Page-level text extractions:
________
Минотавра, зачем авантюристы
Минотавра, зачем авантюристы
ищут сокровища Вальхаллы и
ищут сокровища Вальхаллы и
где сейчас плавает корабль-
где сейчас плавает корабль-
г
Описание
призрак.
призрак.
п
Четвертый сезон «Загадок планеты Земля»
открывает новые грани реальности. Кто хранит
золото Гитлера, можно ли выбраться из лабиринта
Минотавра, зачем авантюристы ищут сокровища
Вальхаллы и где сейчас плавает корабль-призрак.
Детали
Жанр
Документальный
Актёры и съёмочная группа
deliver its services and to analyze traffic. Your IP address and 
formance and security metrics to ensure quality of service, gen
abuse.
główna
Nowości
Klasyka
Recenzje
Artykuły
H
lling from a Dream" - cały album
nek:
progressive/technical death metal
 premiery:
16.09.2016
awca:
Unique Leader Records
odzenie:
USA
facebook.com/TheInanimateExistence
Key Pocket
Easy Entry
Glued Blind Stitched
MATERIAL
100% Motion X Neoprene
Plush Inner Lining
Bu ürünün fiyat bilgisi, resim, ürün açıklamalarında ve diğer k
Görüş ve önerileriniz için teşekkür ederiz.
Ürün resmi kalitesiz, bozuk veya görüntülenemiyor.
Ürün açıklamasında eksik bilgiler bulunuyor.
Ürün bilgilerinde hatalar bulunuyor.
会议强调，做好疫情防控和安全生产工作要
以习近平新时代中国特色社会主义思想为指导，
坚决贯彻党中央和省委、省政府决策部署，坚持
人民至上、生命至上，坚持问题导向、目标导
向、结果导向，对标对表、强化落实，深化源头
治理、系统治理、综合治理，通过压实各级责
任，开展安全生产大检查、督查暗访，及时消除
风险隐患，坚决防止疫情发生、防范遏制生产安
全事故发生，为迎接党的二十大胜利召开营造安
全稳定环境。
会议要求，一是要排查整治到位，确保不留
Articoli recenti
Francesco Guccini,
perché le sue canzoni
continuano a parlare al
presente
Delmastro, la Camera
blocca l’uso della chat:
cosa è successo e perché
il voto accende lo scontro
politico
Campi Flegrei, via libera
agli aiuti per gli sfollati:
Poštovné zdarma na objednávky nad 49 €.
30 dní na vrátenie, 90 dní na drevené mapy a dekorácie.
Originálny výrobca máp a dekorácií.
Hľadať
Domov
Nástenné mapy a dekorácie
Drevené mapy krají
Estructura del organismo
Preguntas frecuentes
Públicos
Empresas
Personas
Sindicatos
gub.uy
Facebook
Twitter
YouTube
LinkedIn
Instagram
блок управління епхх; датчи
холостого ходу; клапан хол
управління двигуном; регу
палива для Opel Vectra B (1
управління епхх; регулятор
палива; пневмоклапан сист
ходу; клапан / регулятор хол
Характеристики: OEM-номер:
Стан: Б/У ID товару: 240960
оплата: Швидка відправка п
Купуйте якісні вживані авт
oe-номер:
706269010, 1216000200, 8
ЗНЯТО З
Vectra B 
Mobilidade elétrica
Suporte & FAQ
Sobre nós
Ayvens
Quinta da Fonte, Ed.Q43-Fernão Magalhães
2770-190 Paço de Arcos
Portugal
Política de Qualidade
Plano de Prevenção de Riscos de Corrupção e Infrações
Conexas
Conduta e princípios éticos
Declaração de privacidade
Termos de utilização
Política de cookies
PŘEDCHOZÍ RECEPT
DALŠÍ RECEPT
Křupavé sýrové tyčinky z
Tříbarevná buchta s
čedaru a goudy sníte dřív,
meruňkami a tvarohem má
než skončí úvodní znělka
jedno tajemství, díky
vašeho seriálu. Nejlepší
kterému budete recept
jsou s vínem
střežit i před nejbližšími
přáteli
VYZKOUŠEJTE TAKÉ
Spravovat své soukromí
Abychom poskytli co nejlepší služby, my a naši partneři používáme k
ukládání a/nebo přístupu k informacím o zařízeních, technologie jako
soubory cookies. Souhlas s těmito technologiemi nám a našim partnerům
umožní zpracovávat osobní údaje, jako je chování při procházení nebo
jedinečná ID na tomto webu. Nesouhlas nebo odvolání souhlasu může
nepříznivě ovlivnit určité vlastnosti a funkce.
________
→ **EXERCISE BRIEF**
The lines of the data, from the first through the one containing "Bu ürünün fiyat", are to be transcribed exactly.

→ **TASK RESULT**
Минотавра, зачем авантюристы
Минотавра, зачем авантюристы
ищут сокровища Вальхаллы и
ищут сокровища Вальхаллы и
где сейчас плавает корабль-
где сейчас плавает корабль-
г
Описание
призрак.
призрак.
п
Четвертый сезон «Загадок планеты Земля»
открывает новые грани реальности. Кто хранит
золото Гитлера, можно ли выбраться из лабиринта
Минотавра, зачем авантюристы ищут сокровища
Вальхаллы и где сейчас плавает корабль-призрак.
Детали
Жанр
Документальный
Актёры и съёмочная группа
deliver its services and to analyze traffic. Your IP address and 
formance and security metrics to ensure quality of service, gen
abuse.
główna
Nowości
Klasyka
Recenzje
Artykuły
H
lling from a Dream" - cały album
nek:
progressive/technical death metal
 premiery:
16.09.2016
awca:
Unique Leader Records
odzenie:
USA
facebook.com/TheInanimateExistence
Key Pocket
Easy Entry
Glued Blind Stitched
MATERIAL
100% Motion X Neoprene
Plush Inner Lining
Bu ürünün fiyat bilgisi, resim, ürün açıklamalarında ve diğer k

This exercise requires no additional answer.